[THE TASK]: Please return every line of the records below that holds the word "Hall".

::: DATASET :::

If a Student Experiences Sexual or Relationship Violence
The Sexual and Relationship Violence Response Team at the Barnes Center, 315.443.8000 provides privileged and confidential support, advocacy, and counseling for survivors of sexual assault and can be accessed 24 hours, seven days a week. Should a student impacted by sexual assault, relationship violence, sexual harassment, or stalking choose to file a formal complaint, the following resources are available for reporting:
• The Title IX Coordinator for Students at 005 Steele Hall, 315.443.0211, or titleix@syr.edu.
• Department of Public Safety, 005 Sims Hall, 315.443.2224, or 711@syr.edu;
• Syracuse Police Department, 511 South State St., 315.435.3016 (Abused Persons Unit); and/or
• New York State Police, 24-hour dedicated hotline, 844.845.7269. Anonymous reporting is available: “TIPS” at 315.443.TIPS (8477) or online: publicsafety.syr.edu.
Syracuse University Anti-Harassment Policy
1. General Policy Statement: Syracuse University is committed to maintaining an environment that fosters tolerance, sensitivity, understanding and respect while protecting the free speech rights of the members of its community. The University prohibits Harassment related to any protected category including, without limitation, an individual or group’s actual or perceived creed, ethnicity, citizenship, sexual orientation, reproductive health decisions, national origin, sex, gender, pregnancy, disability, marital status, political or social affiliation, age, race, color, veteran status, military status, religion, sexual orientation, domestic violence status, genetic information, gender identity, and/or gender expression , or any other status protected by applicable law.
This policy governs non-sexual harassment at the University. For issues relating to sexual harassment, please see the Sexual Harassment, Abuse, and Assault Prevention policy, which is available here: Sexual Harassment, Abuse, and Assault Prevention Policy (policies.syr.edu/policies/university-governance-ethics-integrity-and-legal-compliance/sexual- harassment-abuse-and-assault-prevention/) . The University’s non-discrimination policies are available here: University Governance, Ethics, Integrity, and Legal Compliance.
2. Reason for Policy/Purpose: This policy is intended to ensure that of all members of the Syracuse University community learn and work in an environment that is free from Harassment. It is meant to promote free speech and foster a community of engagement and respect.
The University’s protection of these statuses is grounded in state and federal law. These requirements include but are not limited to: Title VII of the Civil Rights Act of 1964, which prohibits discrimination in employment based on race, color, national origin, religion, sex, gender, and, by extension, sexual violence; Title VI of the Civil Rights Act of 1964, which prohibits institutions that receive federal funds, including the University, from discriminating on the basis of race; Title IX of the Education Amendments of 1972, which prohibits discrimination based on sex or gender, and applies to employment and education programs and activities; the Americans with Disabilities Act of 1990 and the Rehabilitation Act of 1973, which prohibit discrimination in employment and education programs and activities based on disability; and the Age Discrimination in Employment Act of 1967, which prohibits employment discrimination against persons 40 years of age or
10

:::

[FINAL ANSWER]:
• The Title IX Coordinator for Students at 005 Steele Hall, 315.443.0211, or titleix@syr.edu.
• Department of Public Safety, 005 Sims Hall, 315.443.2224, or 711@syr.edu;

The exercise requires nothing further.